### TEXTE À ANALYSER

Catherine Verret travaille quant à elle sur la partie conservation en agroalimentaire, en étroite collaboration avec l’Écomusée de la truffe. Tuber melanosporum ou truffe noire est une espèce produite en Périgord mais pas seulement ; on peut la retrouver dans de nombreux pays. Financé par Le Grand Périgueux, le projet de label sur lequel s’investissent Catherine Verret et son équipe permettrait ainsi d’établir clairement sa provenance.

Cela implique un effort significatif dans la définition de cette qualité en collaboration avec Imasens, suivi par une exploration exhaustive des différentes techniques de conservation de la truffe, qu’elles soient classiques ou novatrices. L’objectif est d’examiner et de mettre à l’épreuve diverses méthodes visant à préserver la qualité de la truffe, telles que la stérilisation, la congélation, des techniques plus industrielles comme la lyophilisation, ainsi que des approches innovantes telles que la haute pression et les ultrasons.

Le travail de microbiologiste consiste à effectuer le traitement et la mesure du taux de micro-organismes sur une durée allant de 10 jours (conservation sous vide), à un an (stérilisation et surgélation), et de réaliser régulièrement des analyses pour voir comment évolue le produit, notamment grâce à la colorimétrie (changement de couleur ou d’aspect). « L’idée étant, explique Catherine Verret, de faire émerger les techniques les plus intéressantes pour pouvoir ensuite les tester au niveau organoleptique ».

Il s’agit de montrer ce qu’apportent la haute pression, les ultrasons, et quel avantage présentent ces techniques. « Moins violente que la température qui détruit les arômes, la haute pression est plus douce, souligne Catherine Verret, et permet de les préserver, en sachant que la melanosporum est l’une des variétés les plus sensibles à la température ».

### CONSIGNE
Que pourrait-on lire ensuite dans le texte sur la conservation de la truffe ? Donnez-en la suite à partir de sa dernière phrase.

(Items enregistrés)
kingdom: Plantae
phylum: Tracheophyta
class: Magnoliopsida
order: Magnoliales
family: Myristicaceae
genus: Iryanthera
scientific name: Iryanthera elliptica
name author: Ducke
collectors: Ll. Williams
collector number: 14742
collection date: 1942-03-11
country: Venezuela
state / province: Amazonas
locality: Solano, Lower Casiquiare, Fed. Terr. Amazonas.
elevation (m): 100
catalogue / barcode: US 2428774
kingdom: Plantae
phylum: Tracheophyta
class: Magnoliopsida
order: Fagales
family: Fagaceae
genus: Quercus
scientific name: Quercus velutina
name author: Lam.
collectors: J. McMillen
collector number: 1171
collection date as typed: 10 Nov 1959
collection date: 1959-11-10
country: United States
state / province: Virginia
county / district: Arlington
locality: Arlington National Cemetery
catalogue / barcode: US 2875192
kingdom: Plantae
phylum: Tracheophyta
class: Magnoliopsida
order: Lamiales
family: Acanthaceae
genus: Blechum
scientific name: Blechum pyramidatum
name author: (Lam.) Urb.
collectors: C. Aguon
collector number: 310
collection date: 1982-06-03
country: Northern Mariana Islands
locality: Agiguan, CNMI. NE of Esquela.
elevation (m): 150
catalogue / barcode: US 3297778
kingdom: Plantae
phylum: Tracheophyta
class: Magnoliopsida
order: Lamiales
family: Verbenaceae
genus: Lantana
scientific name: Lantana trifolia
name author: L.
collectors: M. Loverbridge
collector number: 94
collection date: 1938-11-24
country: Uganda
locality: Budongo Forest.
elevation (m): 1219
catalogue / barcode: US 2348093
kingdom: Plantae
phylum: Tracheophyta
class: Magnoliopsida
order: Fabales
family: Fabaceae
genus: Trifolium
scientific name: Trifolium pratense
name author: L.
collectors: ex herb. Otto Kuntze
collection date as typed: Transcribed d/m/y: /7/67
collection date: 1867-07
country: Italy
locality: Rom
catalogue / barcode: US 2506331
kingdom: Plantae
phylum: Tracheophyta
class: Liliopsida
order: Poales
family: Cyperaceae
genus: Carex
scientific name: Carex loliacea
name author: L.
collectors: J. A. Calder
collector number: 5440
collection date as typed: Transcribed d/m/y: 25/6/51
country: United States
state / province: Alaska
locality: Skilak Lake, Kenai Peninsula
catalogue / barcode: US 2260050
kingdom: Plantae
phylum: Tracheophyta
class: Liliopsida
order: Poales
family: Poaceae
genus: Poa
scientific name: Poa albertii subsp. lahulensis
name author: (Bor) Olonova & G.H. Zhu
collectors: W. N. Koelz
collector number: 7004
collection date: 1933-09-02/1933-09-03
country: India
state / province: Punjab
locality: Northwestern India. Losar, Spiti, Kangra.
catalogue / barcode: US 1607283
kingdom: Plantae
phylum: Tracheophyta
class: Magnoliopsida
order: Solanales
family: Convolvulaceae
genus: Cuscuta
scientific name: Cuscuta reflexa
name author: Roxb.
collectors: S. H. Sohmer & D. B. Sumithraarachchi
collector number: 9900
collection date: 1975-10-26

### RÉPONSE
Tout ce travail sur la qualité, à la fois dans la limitation des micro-organismes et de préservation des arômes et de l’aspect, donne également lieu à des projets avec les étudiants. « Supervisés par Anja Rakotondramavo, poursuit Catherine Verret, les jeunes en génie biologique, ont fait une confiture de poire dans laquelle ils ont ajouté de la truffe. Elle est commercialisée à l’Écomusée depuis le 16 décembre 2023.

Nous effectuons également des analyses pour différencier les différentes espèces, comme Melanosporum et Brumale par exemple, indique Sullivan. Ce qui conduira à une étude des techniques à mettre en place pour faire ces différences-là, toujours dans le cadre du label qualité, conclut Catherine ».

Exploration des potentialités de valorisation du tourteau de noix

Le dernier projet porté par Anja Rakotondramavo concerne la valorisation du tourteau de noix. Si des études existent actuellement autour de la noix, elles concernent plus particulièrement les lipides. Très peu utilisé si ce n’est de façon anecdotique dans l’alimentation animale, le tourteau de noix finit le plus souvent en déchet. Il s’agit donc d’étudier les différentes pistes de valorisation de ce coproduit alimentaire non utilisé. Anja travaille plus particulièrement sur la portée protéique. Comment extraire les protéines et analyser leurs propriétés physico-chimiques, fonctionnelles (aspect texturant, nourrissant, émulsifiant, antioxydant…) ou nutritionnelles. Pourront-elles un jour remplacer les protéines animales ? autant de questions et de pistes à investir.